David Bruce Rivkin (March 25, 1948 – August 2, 2026), professionally known as David Z, was an American record producer, engineer and songwriter from Minneapolis, Minnesota. He is best known for his long-standing work with Prince and contributed to albums by Etta James, Billy Idol, BoDeans, Buddy Guy, and Neneh Cherry. He is considered to be an architect of the Minneapolis sound.

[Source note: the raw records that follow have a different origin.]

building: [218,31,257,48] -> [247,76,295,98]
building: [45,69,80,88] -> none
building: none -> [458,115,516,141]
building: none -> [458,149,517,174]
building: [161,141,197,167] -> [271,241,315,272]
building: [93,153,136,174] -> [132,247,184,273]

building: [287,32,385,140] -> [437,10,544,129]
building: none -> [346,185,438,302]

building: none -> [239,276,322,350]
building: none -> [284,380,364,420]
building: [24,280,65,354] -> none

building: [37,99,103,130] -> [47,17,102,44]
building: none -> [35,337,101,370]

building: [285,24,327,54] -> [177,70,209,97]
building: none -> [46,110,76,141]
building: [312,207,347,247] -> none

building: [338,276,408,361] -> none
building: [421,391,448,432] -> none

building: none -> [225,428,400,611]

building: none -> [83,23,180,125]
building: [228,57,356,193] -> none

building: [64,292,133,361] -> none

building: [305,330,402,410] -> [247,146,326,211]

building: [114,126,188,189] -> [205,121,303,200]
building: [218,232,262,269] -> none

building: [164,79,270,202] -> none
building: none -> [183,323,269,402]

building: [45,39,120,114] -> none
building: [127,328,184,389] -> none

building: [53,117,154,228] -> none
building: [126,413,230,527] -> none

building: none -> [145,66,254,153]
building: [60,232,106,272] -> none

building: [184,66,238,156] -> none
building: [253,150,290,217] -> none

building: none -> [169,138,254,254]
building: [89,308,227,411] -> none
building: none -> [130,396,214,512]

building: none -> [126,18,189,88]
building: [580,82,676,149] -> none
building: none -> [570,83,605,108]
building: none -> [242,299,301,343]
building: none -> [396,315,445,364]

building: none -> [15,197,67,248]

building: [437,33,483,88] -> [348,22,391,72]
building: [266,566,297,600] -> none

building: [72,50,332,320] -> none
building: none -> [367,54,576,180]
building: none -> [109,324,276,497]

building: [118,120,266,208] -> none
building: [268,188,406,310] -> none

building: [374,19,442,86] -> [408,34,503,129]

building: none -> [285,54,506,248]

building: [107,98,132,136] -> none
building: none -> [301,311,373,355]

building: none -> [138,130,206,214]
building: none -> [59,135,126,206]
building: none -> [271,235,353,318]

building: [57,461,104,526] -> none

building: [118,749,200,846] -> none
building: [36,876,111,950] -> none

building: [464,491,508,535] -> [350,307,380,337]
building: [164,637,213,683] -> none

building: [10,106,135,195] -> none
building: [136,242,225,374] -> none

Rivkin was a member of Lipps Inc, with whom he had a U.S. number-one and UK number two hit with "Funkytown" (1980). He produced Fine Young Cannibals' "She Drives Me Crazy" (1988), creating the song's signature snare drum sound.

==Background==
David Rivkin was the eldest of three brothers who have all worked in media entertainment. His youngest brother, Bobby Z., was the original drummer in Prince's band The Revolution. His middle brother, Stephen E. Rivkin, is notable for his work as a film editor, particularly as editor of the Pirates of the Caribbean trilogy of films and Avatar.

==Early work==
After spending much of his teenage years in a variety of local rock and roll bands around Minneapolis, David Z spent time between Minneapolis and Los Angeles throughout the early 1970s songwriting and engineering. His early work is perhaps most known over this period in his writing contributions for Gram Parsons' first solo album, GP, particularly the track "How Much I've Lied", before going on to play a major role in establishing the Minneapolis sound. Not only that, but through his innovative use of drum machines, loops, and samples much of his production aesthetic is now synonymous with music from the 1980s. Many musical collaborations were produced by David Z at Paisley Park throughout the late 1980s and 1990s.

==Work with Prince==
During the mid-1970s, David Z encountered Prince playing around the Minneapolis scene. The pair recorded a set of demos with Z engineering which ultimately led to Prince signing a recording deal with Warner Bros. Records. Although much of the detail of David Z's exact contributions to Prince's albums is lost in the myth surrounding Prince and his prolific writing and recording, it is clear that his input, recording technique and production are intertwined intrinsically into those recordings. His most well-documented contributions to Prince's folio of work are his writing, production and engineering on the 1986 hit "Kiss"—originally a song given to the band Mazarati by Prince for their debut album, which David Z was producing—and his recording and engineering of Purple Rain.

==Soundtrack work==
David Z continued to work successfully in the field of film soundtracks and scoring. Aside from his early work with Prince on Purple Rain and Under the Cherry Moon, David Z's work can be heard on the 1996 John Travolta film Michael directed by Nora Ephron, where he produced songs by Al Green and Kenny Wayne Shepherd. His songs with Tevin Campbell "Stand Out" and "I 2 I" are featured in Disney's film A Goofy Movie.

==Death==
Rivkin died from complications of an infection at a hospital in Burbank, California, on August 2, 2026, at the age of 78.